**EXERCISE DESCRIPTION:** Please print all of the data below word for word and line for line, leaving out the pictures.

**GIVEN DATA:**
_ _ _ _

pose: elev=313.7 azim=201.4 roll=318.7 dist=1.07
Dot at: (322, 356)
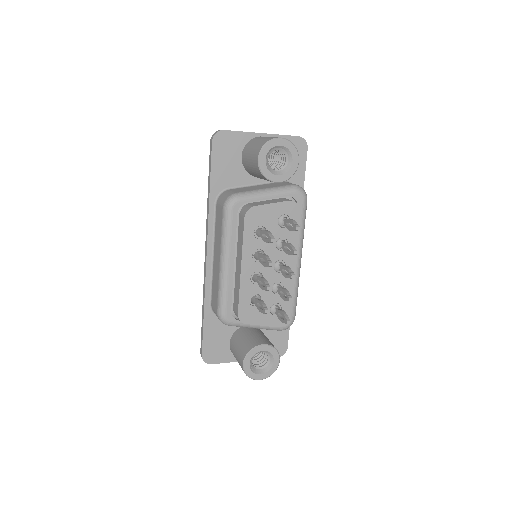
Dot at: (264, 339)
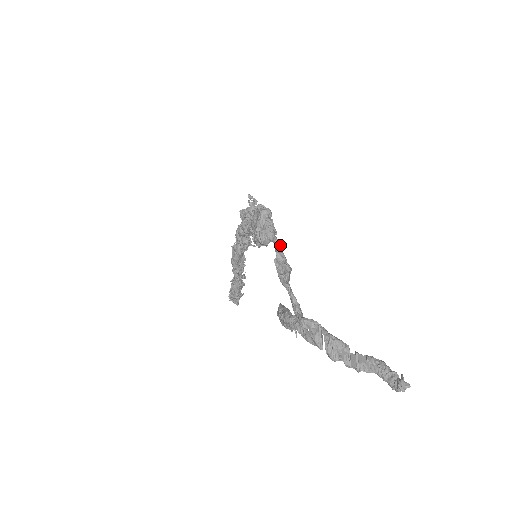
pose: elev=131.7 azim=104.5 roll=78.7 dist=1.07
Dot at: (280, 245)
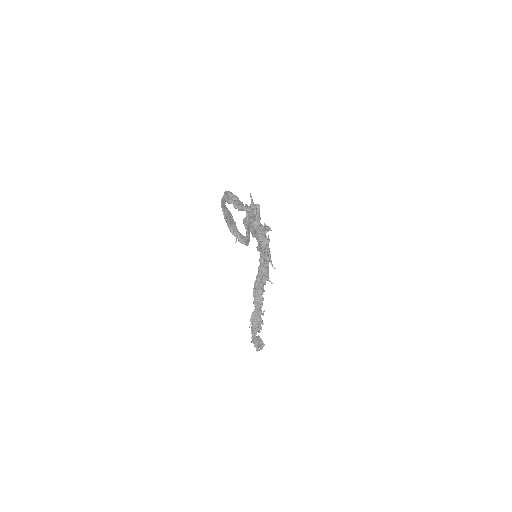
Dot at: (255, 215)
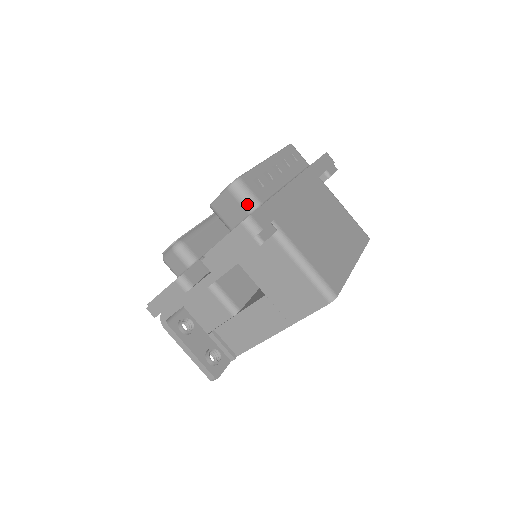
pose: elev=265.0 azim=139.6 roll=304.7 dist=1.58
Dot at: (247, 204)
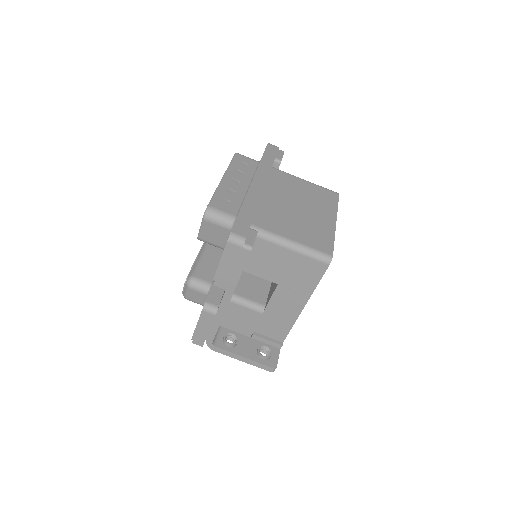
Dot at: (225, 223)
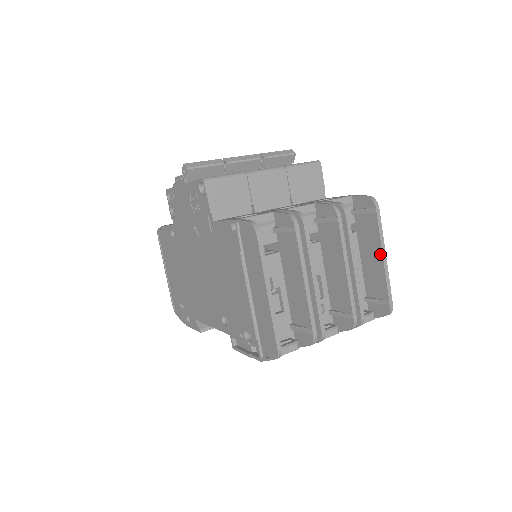
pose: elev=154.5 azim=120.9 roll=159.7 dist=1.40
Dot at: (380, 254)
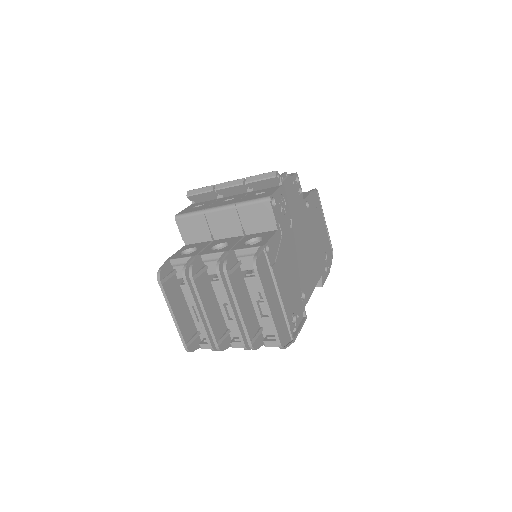
Dot at: (266, 304)
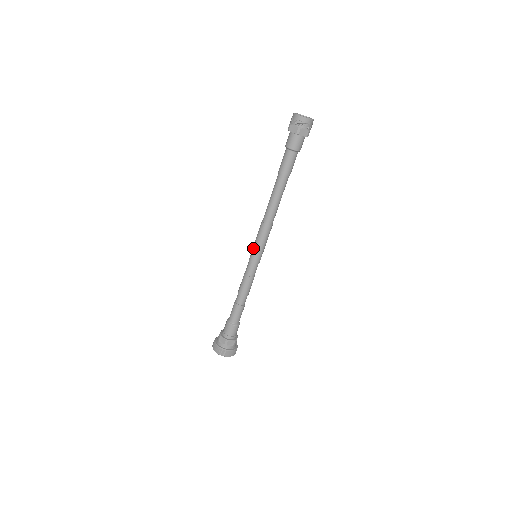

_ _ _ _

**WRITTEN SOLUTION:**
pose: elev=313.7 azim=201.4 roll=318.7 dist=1.07
Dot at: (322, 356)
Dot at: (264, 339)
pose: elev=131.7 azim=104.5 roll=78.7 dist=1.07
Dot at: (280, 245)
Dot at: (255, 215)
pose: elev=265.0 azim=139.6 roll=304.7 dist=1.58
Dot at: (247, 204)
Dot at: (225, 223)
pose: elev=154.5 azim=120.9 roll=159.7 dist=1.40
Dot at: (380, 254)
Dot at: (266, 304)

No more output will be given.